Juan-Hui Li,Ling Huang,Chang-Dong Wang,Dong Huang,Jian-Huang Lai,Pei Chen
DOI: https://doi.org/10.1145/3441486
IF: 4.157
2021-08-31
ACM Transactions on Knowledge Discovery from Data
Abstract:Recently, network embedding has received a large amount of attention in network analysis. Although some network embedding methods have been developed from different perspectives, on one hand, most of the existing methods only focus on leveraging the plain network structure, ignoring the abundant attribute information of nodes. On the other hand, for some methods integrating the attribute information, only the lower-order proximities (e.g., microscopic proximity structure) are taken into account, which may suffer if there exists the sparsity issue and the attribute information is noisy. To overcome this problem, the attribute information and mesoscopic community structure are utilized. In this article, we propose a novel network embedding method termed Attributed Network Embedding with Micro-Meso structure, which is capable of preserving both the attribute information and the structural information including the microscopic proximity structure and mesoscopic community structure. In particular, both the microscopic proximity structure and node attributes are factorized by Nonnegative Matrix Factorization (NMF), from which the low-dimensional node representations can be obtained. For the mesoscopic community structure, a community membership strength matrix is inferred by a generative model (i.e., BigCLAM) or modularity from the linkage structure, which is then factorized by NMF to obtain the low-dimensional node representations. The three components are jointly correlated by the low-dimensional node representations, from which two objective functions (i.e., ANEM_B and ANEM_M) can be defined. Two efficient alternating optimization schemes are proposed to solve the optimization problems. Extensive experiments have been conducted to confirm the superior performance of the proposed models over the state-of-the-art network embedding methods.
computer science, information systems, software engineering
What problem does this paper attempt to address?

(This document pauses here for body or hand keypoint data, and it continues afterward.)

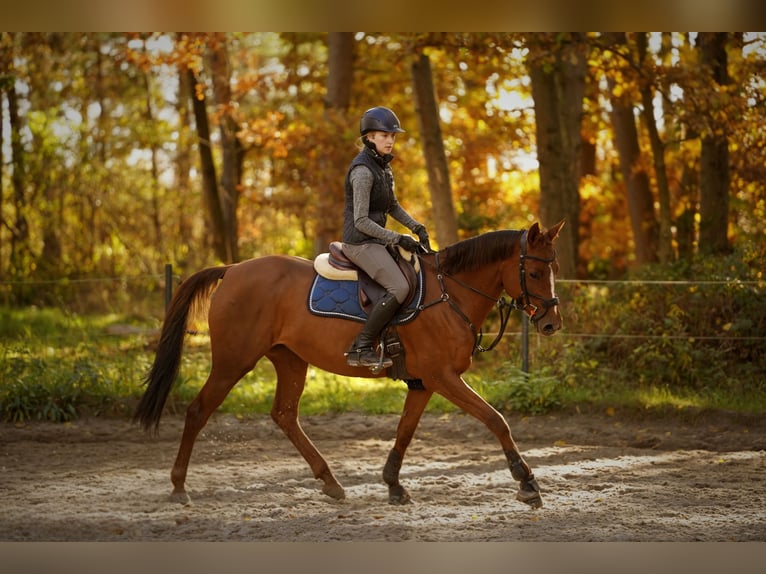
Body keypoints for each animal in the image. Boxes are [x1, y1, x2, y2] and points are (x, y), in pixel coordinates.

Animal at [134, 220, 564, 509]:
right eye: (535, 272)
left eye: (554, 270)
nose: (551, 324)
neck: (449, 294)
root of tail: (234, 268)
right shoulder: (443, 377)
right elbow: (496, 420)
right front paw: (527, 483)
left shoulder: (425, 382)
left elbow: (405, 432)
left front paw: (393, 485)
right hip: (233, 360)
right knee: (198, 411)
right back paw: (179, 486)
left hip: (290, 360)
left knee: (284, 415)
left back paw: (330, 482)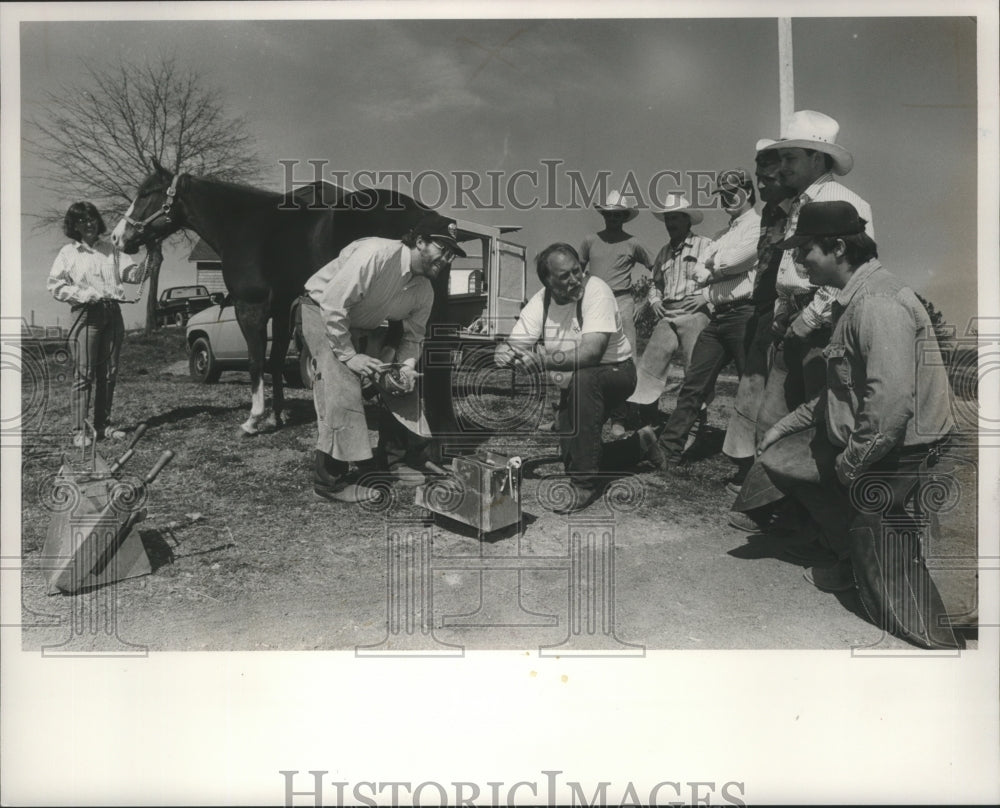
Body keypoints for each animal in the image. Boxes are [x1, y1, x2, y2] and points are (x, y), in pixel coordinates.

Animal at [113, 163, 434, 436]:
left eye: (146, 194)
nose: (118, 238)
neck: (244, 224)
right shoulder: (280, 308)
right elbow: (276, 359)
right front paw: (277, 416)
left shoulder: (250, 307)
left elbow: (256, 361)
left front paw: (253, 420)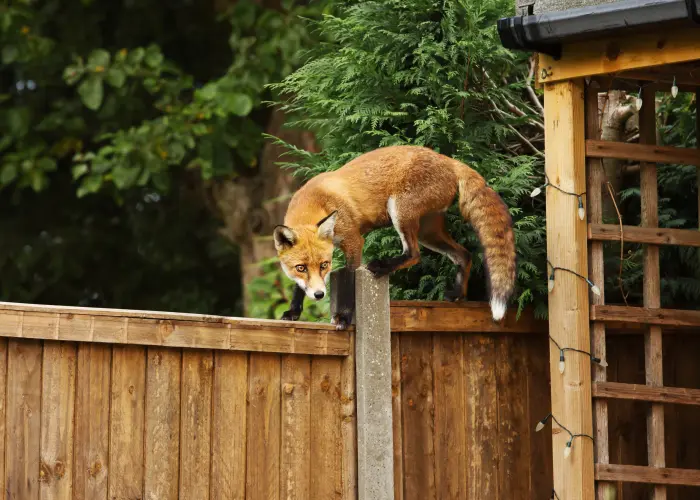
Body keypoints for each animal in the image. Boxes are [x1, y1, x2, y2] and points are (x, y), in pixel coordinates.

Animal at [273, 145, 516, 330]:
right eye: (301, 268)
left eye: (325, 265)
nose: (319, 294)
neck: (316, 201)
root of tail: (448, 159)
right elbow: (298, 287)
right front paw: (293, 312)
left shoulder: (354, 242)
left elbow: (351, 282)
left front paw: (345, 317)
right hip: (429, 232)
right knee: (463, 255)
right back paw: (458, 293)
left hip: (400, 212)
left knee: (414, 254)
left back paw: (382, 266)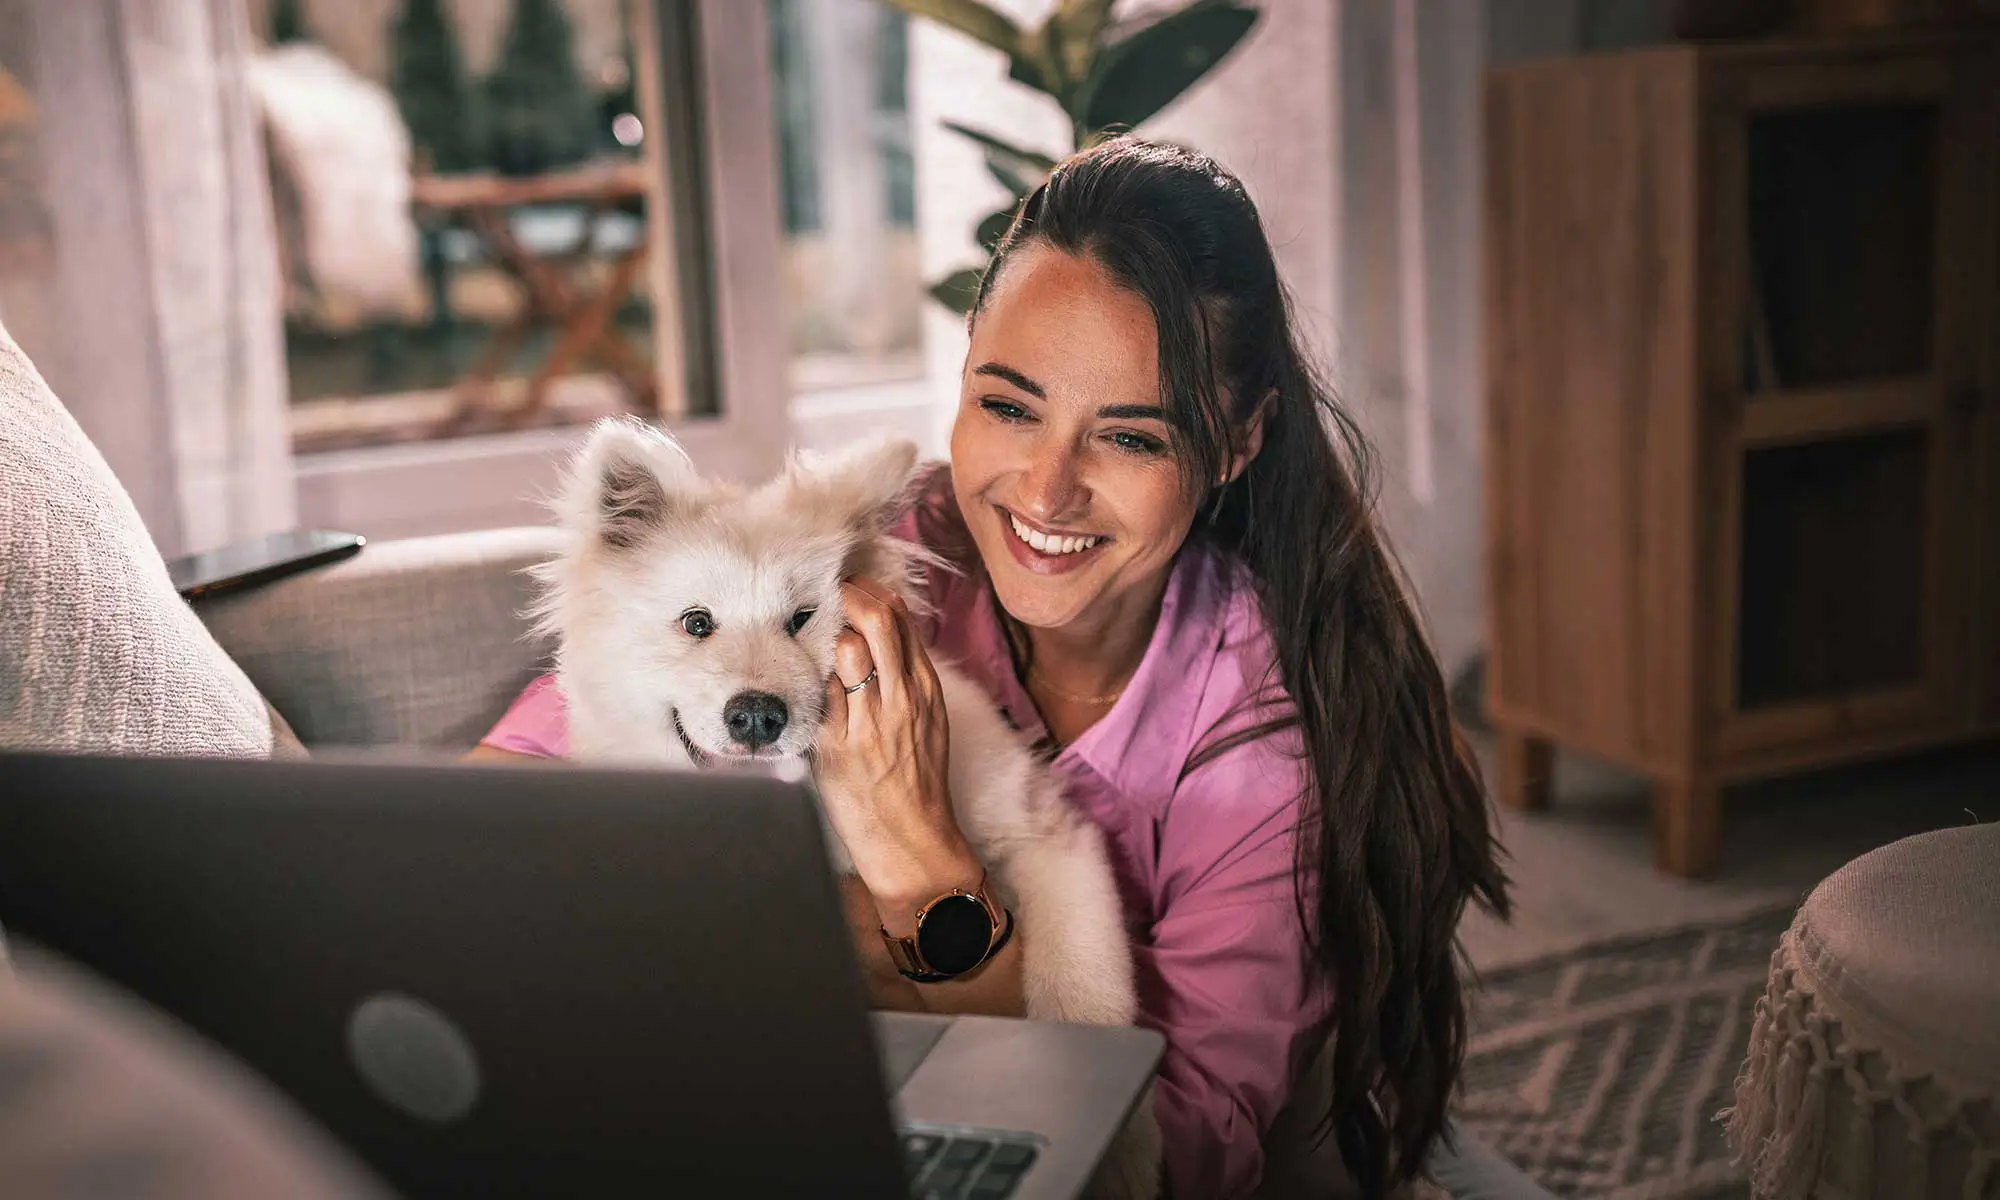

The problem that this paper attempts to solve is to simultaneously preserve node attribute information, micro - proximity structure and meso - community structure in network embedding. Most of the existing network embedding methods mainly focus on using pure network structures and ignore the rich attribute information of nodes; while some methods that attempt to integrate attribute information often only consider low - order proximity (such as micro - proximity structure), which may be affected when facing sparsity problems and noisy attribute information. To solve these problems, this paper proposes a new network embedding method - Attributed Network Embedding with Micro - Meso Structure (ANEM), aiming to be able to preserve the attribute information and structural information of nodes simultaneously, including micro - proximity structure and meso - community structure. Specifically, the paper solves the problem through the following points: 1. **Micro - proximity structure**: Consider the first - order and second - order proximities of nodes, construct the proximity matrix \( S \), and decompose it into low - dimensional node representations through Nonnegative Matrix Factorization (NMF). 2. **Meso - community structure**: Use a generative model (such as BigCLAM) or modularity to infer the community member strength matrix from the connection structure of the network, and then obtain low - dimensional node representations through NMF. 3. **Node attributes**: By introducing a non - negative basis matrix \( N \), use the NMF framework to approximate the node attribute matrix \( D \), thereby obtaining low - dimensional node representations. By jointly optimizing the above three components, two objective functions (ANEM_B and ANEM_M) are defined to capture meso - community structure information based on BigCLAM and modularity respectively. Finally, two effective alternating optimization schemes are proposed to solve the optimization problem. Experimental results show that the proposed ANEM_B and ANEM_M methods outperform most existing network embedding methods in node classification and clustering tasks.